Privacy is not the issue
Possibly, one of the better ways to resolve the multitude of arguments surrounding the protection of online privacy is to dismiss the notion of invasion entirely. Instead, it may be more useful to consider the work of philosopher Helen Nissenbaum, who explains that we have not lost privacy, but rather we have lost the integrity of social context. Personal relationships have always been divided, often subconsciously, into varying levels of disclosure. Going as far back as Aristotle, philosophers have continuously argued that every relationship which binds individuals is constructed in varying and complex ways. Each of these is determined by our social context and level of disclosure, but social networks have in some ways dissolved many of these contextual boundaries.
For example, before social networks came into play, one would re-tell the events of a weekend away differently to their friends, parents, teachers and employers. With the introduction of sites like Facebook, however, each group is privy to many more details than would have been disclosed in the past.
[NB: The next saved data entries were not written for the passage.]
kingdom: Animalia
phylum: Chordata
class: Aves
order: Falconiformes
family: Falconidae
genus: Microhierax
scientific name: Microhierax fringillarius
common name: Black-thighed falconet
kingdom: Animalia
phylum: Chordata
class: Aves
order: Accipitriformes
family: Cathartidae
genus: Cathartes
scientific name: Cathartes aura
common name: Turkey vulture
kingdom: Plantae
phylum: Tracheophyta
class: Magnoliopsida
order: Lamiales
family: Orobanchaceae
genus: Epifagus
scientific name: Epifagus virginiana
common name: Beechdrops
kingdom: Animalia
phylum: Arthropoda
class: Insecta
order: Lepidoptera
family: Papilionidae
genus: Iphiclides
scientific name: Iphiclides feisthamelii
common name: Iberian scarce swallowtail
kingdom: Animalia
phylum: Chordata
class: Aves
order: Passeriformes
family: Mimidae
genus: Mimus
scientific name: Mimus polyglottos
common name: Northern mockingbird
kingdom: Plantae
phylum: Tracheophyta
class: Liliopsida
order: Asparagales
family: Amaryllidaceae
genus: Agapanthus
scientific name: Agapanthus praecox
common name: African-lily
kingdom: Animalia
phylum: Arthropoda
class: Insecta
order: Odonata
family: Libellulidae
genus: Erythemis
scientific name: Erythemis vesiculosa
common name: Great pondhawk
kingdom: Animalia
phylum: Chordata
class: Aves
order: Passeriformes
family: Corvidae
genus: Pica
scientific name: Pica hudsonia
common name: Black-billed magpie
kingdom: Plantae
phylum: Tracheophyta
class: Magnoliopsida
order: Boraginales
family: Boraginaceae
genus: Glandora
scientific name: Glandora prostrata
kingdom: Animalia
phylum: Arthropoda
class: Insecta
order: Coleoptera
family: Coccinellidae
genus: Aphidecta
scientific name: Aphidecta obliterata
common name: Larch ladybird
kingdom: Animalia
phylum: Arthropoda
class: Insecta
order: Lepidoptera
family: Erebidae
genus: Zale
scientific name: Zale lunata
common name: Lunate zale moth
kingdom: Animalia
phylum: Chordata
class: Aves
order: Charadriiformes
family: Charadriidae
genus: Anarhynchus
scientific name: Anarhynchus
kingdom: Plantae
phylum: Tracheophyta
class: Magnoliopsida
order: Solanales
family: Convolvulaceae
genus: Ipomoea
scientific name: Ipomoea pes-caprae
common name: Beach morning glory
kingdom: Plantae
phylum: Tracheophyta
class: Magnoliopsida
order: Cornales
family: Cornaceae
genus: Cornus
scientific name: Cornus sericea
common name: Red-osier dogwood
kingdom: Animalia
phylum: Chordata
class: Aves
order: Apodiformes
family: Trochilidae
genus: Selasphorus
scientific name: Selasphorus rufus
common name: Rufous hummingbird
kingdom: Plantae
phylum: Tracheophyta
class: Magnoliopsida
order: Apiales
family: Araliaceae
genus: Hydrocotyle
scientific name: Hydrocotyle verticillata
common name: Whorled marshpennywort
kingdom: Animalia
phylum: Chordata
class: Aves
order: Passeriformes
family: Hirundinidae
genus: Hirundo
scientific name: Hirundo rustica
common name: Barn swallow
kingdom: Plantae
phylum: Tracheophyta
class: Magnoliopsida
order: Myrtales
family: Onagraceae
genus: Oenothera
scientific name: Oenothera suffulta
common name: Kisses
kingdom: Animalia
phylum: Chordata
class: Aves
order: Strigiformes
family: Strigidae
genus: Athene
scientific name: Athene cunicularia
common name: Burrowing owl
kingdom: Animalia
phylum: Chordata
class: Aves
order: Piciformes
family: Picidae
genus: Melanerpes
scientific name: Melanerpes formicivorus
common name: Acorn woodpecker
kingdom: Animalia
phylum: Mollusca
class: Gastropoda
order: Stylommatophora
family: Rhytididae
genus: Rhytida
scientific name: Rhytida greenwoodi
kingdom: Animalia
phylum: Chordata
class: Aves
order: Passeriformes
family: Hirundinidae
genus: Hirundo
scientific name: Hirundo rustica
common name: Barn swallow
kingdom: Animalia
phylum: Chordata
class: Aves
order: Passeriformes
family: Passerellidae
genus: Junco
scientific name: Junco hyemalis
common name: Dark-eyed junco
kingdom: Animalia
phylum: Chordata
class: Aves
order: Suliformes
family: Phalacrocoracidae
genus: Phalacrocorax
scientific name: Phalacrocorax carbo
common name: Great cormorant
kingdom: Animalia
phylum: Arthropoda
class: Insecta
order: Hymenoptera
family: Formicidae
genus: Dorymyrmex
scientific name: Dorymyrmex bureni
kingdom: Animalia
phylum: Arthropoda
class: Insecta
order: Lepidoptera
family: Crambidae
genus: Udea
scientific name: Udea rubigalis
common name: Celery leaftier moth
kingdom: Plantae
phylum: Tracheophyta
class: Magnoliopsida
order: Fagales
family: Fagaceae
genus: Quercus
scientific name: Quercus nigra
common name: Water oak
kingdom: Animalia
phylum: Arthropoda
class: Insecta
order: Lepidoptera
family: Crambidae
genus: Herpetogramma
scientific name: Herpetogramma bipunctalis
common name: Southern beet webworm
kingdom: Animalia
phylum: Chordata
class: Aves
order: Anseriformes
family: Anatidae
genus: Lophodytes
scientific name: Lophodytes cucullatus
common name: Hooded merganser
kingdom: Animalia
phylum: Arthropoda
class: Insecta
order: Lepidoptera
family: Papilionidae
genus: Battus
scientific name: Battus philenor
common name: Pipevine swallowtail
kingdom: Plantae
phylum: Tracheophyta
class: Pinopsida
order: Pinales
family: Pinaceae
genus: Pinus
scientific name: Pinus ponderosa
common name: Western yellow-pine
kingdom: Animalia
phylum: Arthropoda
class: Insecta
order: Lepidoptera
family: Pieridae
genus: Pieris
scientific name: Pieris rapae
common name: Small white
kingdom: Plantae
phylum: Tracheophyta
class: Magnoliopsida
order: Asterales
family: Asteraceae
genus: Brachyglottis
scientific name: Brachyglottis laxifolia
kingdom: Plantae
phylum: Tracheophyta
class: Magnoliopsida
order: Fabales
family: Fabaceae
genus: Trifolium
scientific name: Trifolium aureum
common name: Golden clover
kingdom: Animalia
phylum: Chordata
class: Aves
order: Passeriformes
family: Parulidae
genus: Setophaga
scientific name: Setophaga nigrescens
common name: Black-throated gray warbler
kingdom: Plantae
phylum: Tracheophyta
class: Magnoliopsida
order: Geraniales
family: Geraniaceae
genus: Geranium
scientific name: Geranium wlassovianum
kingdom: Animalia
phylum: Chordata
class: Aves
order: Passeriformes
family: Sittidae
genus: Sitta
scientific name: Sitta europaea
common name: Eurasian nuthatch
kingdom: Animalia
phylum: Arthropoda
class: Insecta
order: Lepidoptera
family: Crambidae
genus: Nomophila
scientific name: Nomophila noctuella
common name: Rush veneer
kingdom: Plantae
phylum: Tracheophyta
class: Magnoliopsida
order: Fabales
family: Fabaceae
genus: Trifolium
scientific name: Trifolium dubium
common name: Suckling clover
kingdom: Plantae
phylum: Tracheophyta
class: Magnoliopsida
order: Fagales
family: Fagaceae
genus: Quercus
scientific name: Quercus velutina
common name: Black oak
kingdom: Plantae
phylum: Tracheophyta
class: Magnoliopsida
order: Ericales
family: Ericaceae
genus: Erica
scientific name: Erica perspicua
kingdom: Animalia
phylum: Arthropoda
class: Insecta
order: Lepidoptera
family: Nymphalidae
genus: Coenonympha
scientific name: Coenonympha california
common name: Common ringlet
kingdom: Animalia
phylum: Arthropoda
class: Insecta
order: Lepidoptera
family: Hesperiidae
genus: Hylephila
To be fair, the site has recently employed filters which allows one to distinguish between close friends, family, colleagues and the like, but it is rather cumbersome and time-consuming to implement, and still far from a perfect solution.
Where to from here?
Perhaps a better answer to the conundrum that faces users with regard to online privacy would be to consider Nissenbaum’s argument once again. She believes that in order to maintain our contextual integrity we need to treat online behaviour as we would treat offline interaction. In other words, we should aim to create an environment which maintains the norms of regular social interaction. Because the norm of the social network environment is one which encourages users to share opinion, personal photographs and other information, we should maintain this; but simultaneously, we should also acknowledge that it is the norm to share this information with other participants, and so should consider carefully what is placed online.
Much of one’s private life is now distributed via public social networks, but it does not mean privacy is dead. Yes, hackers can access your profile, and “friends” can share your private information with others, but at the same time it’s up to the individual to determine if what they are broadcasting would be an acceptable norm offline. Privacy is a convoluted issue and most often relative to the individual. Instead of concentrating on social networks and privacy, therefore, it may be more useful to consider the shifting nature of our social contexts, and how one should go about managing it as social networking evolves.